Elements of World Knowledge (EWoK): A Cognition-Inspired Framework for Evaluating Basic World Knowledge in Language Models
- URL: http://arxiv.org/abs/2405.09605v2
- Date: Thu, 03 Jul 2025 20:10:24 GMT
- Title: Elements of World Knowledge (EWoK): A Cognition-Inspired Framework for Evaluating Basic World Knowledge in Language Models
- Authors: Anna A. Ivanova, Aalok Sathe, Benjamin Lipkin, Unnathi Kumar, Setayesh Radkani, Thomas H. Clark, Carina Kauf, Jennifer Hu, R. T. Pramod, Gabriel Grand, Vivian Paulun, Maria Ryskina, Ekin Akyürek, Ethan Wilcox, Nafisa Rashid, Leshem Choshen, Roger Levy, Evelina Fedorenko, Joshua Tenenbaum, Jacob Andreas,
- Abstract summary: Elements of World Knowledge (EWoK) is a framework for evaluating language models' understanding of conceptual knowledge underlying world modeling.<n>EWoK-core-1.0 is a dataset of 4,374 items covering 11 world knowledge domains.<n>All tested models perform worse than humans, with results varying drastically across domains.
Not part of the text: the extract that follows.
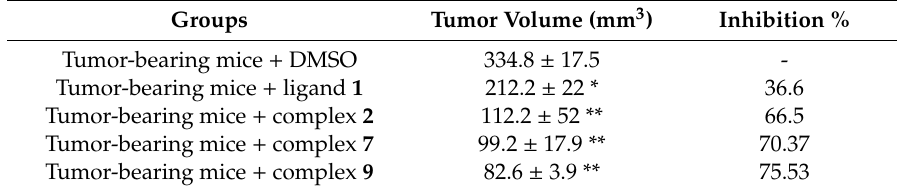
Table 6. E ff ect of ligand 1 and its metal complexes 2 , 7 and 9 on the volume of solid tumor.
- Score: 51.891804790725686
- License: http://creativecommons.org/licenses/by/4.0/
- Abstract: The ability to build and reason about models of the world is essential for situated language understanding. But evaluating world modeling capabilities in modern AI systems -- especially those based on language models -- has proven challenging, in large part because of the difficulty of disentangling conceptual knowledge about the world from knowledge of surface co-occurrence statistics. This paper presents Elements of World Knowledge (EWoK), a framework for evaluating language models' understanding of the conceptual knowledge underlying world modeling. EWoK targets specific concepts from multiple knowledge domains known to be important for world modeling in humans, from social interactions (help, deceive) to spatial relations (left, right). Objects, agents, and locations in the items can be flexibly filled in, enabling easy generation of multiple controlled datasets. We then introduce EWoK-core-1.0, a dataset of 4,374 items covering 11 world knowledge domains. We evaluate 20 open-weights large language models (1.3B--70B parameters) and compare them with human performance. All tested models perform worse than humans, with results varying drastically across domains. Performance on social interactions and social properties was highest and performance on physical relations and spatial relations was lowest. Overall, this dataset highlights simple cases where even large models struggle and presents rich avenues for targeted research on LLM world modeling capabilities.